## Entries provided
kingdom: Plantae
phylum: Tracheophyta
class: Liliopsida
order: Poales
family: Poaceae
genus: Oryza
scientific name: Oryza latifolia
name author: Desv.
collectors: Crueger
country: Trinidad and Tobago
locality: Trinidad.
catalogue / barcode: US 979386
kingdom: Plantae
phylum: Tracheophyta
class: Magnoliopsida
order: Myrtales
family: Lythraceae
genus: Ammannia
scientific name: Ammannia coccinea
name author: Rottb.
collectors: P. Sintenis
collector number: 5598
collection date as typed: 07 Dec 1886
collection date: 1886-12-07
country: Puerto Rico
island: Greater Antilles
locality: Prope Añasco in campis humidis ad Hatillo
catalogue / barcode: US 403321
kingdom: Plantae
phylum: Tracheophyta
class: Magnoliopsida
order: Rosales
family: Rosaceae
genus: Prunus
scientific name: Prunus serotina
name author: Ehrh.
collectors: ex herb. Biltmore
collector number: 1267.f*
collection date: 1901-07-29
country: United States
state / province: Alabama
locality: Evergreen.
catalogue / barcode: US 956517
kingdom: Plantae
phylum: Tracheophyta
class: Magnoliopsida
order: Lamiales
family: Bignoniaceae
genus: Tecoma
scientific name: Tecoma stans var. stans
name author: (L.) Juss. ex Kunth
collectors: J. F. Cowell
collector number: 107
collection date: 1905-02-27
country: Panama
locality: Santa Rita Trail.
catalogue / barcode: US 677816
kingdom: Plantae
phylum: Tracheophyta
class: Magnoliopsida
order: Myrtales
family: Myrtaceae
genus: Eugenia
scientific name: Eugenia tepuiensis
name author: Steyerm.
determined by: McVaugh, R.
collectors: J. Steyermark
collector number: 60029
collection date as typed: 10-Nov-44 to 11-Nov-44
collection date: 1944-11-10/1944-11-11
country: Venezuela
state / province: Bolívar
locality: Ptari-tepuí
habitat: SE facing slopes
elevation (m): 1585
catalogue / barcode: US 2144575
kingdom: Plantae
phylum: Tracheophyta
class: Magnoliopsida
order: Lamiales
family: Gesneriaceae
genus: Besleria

## Prompt
Copy every line of the rows above with no changes.

## The solution
kingdom: Plantae
phylum: Tracheophyta
class: Liliopsida
order: Poales
family: Poaceae
genus: Oryza
scientific name: Oryza latifolia
name author: Desv.
collectors: Crueger
country: Trinidad and Tobago
locality: Trinidad.
catalogue / barcode: US 979386
kingdom: Plantae
phylum: Tracheophyta
class: Magnoliopsida
order: Myrtales
family: Lythraceae
genus: Ammannia
scientific name: Ammannia coccinea
name author: Rottb.
collectors: P. Sintenis
collector number: 5598
collection date as typed: 07 Dec 1886
collection date: 1886-12-07
country: Puerto Rico
island: Greater Antilles
locality: Prope Añasco in campis humidis ad Hatillo
catalogue / barcode: US 403321
kingdom: Plantae
phylum: Tracheophyta
class: Magnoliopsida
order: Rosales
family: Rosaceae
genus: Prunus
scientific name: Prunus serotina
name author: Ehrh.
collectors: ex herb. Biltmore
collector number: 1267.f*
collection date: 1901-07-29
country: United States
state / province: Alabama
locality: Evergreen.
catalogue / barcode: US 956517
kingdom: Plantae
phylum: Tracheophyta
class: Magnoliopsida
order: Lamiales
family: Bignoniaceae
genus: Tecoma
scientific name: Tecoma stans var. stans
name author: (L.) Juss. ex Kunth
collectors: J. F. Cowell
collector number: 107
collection date: 1905-02-27
country: Panama
locality: Santa Rita Trail.
catalogue / barcode: US 677816
kingdom: Plantae
phylum: Tracheophyta
class: Magnoliopsida
order: Myrtales
family: Myrtaceae
genus: Eugenia
scientific name: Eugenia tepuiensis
name author: Steyerm.
determined by: McVaugh, R.
collectors: J. Steyermark
collector number: 60029
collection date as typed: 10-Nov-44 to 11-Nov-44
collection date: 1944-11-10/1944-11-11
country: Venezuela
state / province: Bolívar
locality: Ptari-tepuí
habitat: SE facing slopes
elevation (m): 1585
catalogue / barcode: US 2144575
kingdom: Plantae
phylum: Tracheophyta
class: Magnoliopsida
order: Lamiales
family: Gesneriaceae
genus: Besleria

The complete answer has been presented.